Multiple Comparison Procedures

Download Multiple Comparison Procedures PDF Online Free

Author :
Release : 1987-10-05
Genre : Mathematics
Kind :
Book Rating : /5 ( reviews)

Multiple Comparison Procedures - read free eBook in online reader or directly download on the web page. Select files or add your book in reader. Download and read online ebook Multiple Comparison Procedures write by Yosef Hochberg. This book was released on 1987-10-05. Multiple Comparison Procedures available in PDF, EPUB and Kindle. Offering a balanced, up-to-date view of multiple comparison procedures, this book refutes the belief held by some statisticians that such procedures have no place in data analysis. With equal emphasis on theory and applications, it establishes the advantages of multiple comparison techniques in reducing error rates and in ensuring the validity of statistical inferences. Provides detailed descriptions of the derivation and implementation of a variety of procedures, paying particular attention to classical approaches and confidence estimation procedures. Also discusses the benefits and drawbacks of other methods. Numerous examples and tables for implementing procedures are included, making this work both practical and informative.

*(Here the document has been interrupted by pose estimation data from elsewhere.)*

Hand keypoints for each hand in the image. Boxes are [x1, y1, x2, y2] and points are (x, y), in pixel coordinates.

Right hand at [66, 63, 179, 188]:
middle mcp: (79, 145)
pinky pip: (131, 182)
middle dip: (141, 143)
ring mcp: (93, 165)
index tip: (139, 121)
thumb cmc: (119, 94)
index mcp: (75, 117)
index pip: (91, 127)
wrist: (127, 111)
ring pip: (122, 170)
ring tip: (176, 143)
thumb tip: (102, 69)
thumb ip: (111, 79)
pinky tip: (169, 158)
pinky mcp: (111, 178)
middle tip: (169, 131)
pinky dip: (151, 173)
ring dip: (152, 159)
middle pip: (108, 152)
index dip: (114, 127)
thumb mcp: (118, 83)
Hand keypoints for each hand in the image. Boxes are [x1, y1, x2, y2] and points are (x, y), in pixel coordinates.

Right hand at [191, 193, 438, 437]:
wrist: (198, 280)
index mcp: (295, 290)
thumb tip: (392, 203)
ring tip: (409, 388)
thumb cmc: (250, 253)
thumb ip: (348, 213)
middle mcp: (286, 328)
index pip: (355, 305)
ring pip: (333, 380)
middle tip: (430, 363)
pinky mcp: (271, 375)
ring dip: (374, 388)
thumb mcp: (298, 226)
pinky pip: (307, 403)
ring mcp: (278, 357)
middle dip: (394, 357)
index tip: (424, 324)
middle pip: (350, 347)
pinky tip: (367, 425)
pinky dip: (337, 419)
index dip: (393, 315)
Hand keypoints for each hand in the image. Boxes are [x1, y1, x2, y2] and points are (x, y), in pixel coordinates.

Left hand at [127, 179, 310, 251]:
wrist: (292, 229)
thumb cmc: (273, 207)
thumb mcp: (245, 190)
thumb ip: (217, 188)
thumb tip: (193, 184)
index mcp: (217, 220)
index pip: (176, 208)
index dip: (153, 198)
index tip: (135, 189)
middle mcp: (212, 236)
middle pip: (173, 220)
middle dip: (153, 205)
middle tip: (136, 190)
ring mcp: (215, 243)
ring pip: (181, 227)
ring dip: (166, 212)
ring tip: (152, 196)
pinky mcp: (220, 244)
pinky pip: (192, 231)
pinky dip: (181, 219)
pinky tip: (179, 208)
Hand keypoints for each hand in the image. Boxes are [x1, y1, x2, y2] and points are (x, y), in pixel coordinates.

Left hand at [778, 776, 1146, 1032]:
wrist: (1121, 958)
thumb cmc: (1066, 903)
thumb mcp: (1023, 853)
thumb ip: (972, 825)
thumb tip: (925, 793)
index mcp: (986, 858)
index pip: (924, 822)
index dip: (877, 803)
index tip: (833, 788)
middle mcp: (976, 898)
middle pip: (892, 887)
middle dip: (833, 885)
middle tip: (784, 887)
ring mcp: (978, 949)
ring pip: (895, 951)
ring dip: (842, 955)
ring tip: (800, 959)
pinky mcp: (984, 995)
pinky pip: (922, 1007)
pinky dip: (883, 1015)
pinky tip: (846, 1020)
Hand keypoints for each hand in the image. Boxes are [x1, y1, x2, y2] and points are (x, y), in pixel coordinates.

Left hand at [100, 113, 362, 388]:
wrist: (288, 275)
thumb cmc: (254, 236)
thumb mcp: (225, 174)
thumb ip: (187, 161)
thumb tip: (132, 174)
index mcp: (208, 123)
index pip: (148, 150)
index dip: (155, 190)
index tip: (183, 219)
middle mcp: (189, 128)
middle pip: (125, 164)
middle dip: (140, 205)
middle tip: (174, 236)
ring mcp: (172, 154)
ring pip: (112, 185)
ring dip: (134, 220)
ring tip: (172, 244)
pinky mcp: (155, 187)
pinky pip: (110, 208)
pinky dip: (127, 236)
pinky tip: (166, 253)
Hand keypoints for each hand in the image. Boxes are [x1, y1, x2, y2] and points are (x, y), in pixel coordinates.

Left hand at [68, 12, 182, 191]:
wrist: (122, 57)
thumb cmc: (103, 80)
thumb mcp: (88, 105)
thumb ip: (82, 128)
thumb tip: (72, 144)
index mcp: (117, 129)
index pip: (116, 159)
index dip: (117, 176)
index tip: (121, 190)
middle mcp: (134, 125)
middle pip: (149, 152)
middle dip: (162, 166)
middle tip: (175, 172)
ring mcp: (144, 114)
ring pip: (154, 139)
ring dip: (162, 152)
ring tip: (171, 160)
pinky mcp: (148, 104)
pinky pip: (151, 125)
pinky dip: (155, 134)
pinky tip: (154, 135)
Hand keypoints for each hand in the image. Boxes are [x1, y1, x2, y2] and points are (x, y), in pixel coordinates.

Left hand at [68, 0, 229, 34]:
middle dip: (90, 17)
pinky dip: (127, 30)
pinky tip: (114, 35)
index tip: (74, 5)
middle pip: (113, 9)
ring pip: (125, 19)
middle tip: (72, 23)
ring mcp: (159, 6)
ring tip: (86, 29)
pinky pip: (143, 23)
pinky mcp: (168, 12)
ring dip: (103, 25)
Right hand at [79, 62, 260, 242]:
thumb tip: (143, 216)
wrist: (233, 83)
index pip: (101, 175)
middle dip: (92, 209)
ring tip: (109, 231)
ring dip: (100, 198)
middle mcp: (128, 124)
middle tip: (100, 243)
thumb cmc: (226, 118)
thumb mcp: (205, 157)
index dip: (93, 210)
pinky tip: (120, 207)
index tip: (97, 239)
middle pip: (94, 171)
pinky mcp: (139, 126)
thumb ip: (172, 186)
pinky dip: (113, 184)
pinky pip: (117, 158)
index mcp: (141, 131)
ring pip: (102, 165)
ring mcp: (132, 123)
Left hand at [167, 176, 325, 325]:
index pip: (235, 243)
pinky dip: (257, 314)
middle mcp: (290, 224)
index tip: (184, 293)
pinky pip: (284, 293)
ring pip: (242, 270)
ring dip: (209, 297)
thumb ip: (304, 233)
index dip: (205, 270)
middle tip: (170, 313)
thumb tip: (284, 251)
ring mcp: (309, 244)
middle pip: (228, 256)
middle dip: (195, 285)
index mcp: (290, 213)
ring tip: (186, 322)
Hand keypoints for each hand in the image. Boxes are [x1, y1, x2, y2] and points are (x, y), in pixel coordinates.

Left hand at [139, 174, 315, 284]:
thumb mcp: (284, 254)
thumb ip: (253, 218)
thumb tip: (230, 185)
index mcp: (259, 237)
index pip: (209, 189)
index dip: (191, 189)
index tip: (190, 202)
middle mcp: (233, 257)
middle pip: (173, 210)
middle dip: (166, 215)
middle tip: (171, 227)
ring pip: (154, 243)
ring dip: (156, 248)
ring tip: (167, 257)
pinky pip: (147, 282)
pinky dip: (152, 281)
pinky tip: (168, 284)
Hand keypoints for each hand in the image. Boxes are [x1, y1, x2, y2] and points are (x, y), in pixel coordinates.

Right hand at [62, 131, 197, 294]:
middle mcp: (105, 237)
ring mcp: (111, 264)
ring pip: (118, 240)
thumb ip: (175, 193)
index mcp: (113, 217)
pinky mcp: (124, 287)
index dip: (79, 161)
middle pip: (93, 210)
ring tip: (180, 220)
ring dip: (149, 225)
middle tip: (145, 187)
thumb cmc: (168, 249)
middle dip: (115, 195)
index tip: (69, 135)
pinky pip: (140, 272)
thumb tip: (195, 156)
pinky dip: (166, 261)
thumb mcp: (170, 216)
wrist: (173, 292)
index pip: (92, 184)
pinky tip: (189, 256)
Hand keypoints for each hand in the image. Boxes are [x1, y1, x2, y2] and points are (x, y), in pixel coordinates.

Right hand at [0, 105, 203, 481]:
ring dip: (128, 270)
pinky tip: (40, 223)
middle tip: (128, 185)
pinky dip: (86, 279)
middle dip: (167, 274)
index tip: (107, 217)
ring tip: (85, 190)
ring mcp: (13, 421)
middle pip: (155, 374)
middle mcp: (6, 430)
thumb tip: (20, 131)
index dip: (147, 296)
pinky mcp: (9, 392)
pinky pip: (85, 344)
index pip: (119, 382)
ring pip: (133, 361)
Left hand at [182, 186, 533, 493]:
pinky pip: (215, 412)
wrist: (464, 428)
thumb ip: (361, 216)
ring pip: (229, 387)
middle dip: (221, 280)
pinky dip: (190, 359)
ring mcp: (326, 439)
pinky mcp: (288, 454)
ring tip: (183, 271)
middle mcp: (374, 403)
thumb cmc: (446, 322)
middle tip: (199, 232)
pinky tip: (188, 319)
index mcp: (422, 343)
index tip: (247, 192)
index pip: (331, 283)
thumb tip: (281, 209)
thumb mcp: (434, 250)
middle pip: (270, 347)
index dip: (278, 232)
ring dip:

Multiple Comparison Procedures

Download Multiple Comparison Procedures PDF Online Free

Author :
Release : 1993
Genre : Mathematics
Kind :
Book Rating : 779/5 ( reviews)

Multiple Comparison Procedures - read free eBook in online reader or directly download on the web page. Select files or add your book in reader. Download and read online ebook Multiple Comparison Procedures write by Larry E. Toothaker. This book was released on 1993. Multiple Comparison Procedures available in PDF, EPUB and Kindle. If you conduct research with more than two groups and want to find out if they are significantly different when compared two at a time, then you need Multiple Comparison Procedures. Using examples to illustrate major concepts, this concise volume is your guide to multiple comparisons. Toothaker thoroughly explains such essential issues as planned vs. post-hoc comparisons, stepwise vs. simultaneous test procedures, types of error rate, unequal sample sizes and variances, and interaction tests vs. cell mean tests.

Understanding Statistics and Experimental Design

Download Understanding Statistics and Experimental Design PDF Online Free

Author :
Release : 2019-08-13
Genre : Science
Kind :
Book Rating : 992/5 ( reviews)

Understanding Statistics and Experimental Design - read free eBook in online reader or directly download on the web page. Select files or add your book in reader. Download and read online ebook Understanding Statistics and Experimental Design write by Michael H. Herzog. This book was released on 2019-08-13. Understanding Statistics and Experimental Design available in PDF, EPUB and Kindle. This open access textbook provides the background needed to correctly use, interpret and understand statistics and statistical data in diverse settings. Part I makes key concepts in statistics readily clear. Parts I and II give an overview of the most common tests (t-test, ANOVA, correlations) and work out their statistical principles. Part III provides insight into meta-statistics (statistics of statistics) and demonstrates why experiments often do not replicate. Finally, the textbook shows how complex statistics can be avoided by using clever experimental design. Both non-scientists and students in Biology, Biomedicine and Engineering will benefit from the book by learning the statistical basis of scientific claims and by discovering ways to evaluate the quality of scientific reports in academic journals and news outlets.